While setting up a new sequence batch job, the user has the option to choose an appropriate alternate computing environment using the graphical menu option. Other precise values of multiple sequence alignment tuning parameters can be set for each ClustalXeed menu link individually (similar to the old versions of ClustalX or X 2.0). Users can follow the progress of their alignment execution from the real-time in-process dialogue box. As indicated previously, the new parameter inputs, the easy-to-use realign option, the fully integrated graphical user interface, and the improved speed-up performance for very large volumes of sequence data may provide optimized computation of biological sequence alignments. ClustalXeed demonstrates that the embedded INSTA is a simple and effective means to meet the high computational demands (speed and memory) for massive biological-sequence alignments.

Moreover, large phylogenetic tree construction is becoming increasingly important, as vast amounts of biological sequences are used in the evolutionary and functional analysis of grouping organisms. ClustalXeed provides a great opportunity for the discovery of large and reliable phylogenetic trees between interesting biological sequence data sets. Based on the combination of 38 new protein-weight matrices, encouraging results show that ClustalXeed is one of most powerful MSA tools available for the rapid construction of huge phylogenies.

Project name: ClustalXeed.

Project home page: http://pchm.inje.ac.kr/clustalxeed.

Operating System(s): runs both on single and parallel Linux-based clustal systems.

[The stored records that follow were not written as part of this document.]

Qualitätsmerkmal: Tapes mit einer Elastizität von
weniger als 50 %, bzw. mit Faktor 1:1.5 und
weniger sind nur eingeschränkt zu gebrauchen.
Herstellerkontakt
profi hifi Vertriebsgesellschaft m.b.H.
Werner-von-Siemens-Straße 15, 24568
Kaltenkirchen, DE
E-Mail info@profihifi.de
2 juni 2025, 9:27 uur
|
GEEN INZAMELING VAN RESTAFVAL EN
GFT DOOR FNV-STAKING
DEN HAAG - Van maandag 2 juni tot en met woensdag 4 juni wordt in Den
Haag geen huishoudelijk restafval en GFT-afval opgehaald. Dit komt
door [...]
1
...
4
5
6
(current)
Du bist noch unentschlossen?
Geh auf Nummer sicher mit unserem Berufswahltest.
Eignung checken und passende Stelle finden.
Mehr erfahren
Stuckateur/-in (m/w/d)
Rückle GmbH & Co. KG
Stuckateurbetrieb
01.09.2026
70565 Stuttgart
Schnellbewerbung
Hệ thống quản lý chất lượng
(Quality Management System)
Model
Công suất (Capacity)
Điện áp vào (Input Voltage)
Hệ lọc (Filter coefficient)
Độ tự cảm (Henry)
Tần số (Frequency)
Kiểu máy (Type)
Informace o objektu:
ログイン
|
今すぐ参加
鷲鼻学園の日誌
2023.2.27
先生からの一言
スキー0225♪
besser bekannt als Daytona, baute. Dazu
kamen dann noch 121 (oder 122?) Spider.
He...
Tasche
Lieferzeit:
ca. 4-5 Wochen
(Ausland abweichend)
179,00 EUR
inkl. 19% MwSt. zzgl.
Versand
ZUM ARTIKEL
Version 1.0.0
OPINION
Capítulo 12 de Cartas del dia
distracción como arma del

Programming Language: C-language, Message Passing Interface (MPI).

Other requirements: described in the project home page. More detailed installation instructions and a tutorial manual will also be available for download.

License: ClustalXeed is available in source code, without fee, for academic, non-profit uses. The program is distributed in the hope that it will become further improved and put to practical use.